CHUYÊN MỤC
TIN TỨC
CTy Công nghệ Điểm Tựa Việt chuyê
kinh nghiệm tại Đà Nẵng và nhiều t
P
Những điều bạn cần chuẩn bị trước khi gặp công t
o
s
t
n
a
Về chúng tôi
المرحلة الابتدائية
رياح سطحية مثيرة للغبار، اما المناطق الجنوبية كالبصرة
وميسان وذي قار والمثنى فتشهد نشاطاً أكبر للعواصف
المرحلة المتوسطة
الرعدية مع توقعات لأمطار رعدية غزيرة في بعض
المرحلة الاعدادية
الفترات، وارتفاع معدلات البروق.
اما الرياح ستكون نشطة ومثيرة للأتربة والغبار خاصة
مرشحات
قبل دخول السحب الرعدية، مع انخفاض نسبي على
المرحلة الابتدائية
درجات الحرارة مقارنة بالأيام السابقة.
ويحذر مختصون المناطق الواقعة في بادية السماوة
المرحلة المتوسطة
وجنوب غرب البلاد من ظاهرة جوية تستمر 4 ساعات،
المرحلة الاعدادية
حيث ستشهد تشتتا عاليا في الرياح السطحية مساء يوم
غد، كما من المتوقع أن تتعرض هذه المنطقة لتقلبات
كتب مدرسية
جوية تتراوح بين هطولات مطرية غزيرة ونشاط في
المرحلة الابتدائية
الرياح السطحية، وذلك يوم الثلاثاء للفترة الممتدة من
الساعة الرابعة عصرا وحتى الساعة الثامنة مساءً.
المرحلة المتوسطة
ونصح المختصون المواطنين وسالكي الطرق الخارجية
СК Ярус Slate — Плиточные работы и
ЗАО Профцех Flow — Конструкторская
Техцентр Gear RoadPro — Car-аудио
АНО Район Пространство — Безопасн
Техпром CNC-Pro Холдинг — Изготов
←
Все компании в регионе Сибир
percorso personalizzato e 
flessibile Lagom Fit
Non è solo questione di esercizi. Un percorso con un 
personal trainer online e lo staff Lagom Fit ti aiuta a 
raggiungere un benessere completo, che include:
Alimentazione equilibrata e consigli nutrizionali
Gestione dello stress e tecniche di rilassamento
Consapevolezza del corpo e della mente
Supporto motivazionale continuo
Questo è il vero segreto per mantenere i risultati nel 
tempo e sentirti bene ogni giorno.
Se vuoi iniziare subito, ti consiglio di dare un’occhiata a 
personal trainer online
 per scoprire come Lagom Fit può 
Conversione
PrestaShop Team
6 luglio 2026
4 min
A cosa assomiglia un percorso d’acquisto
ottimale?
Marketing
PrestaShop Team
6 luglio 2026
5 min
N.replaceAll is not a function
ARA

*Task statement*:
Only the count is wanted. Count the lines of the data above that include the string "المناطق".

*Result of this task*:
2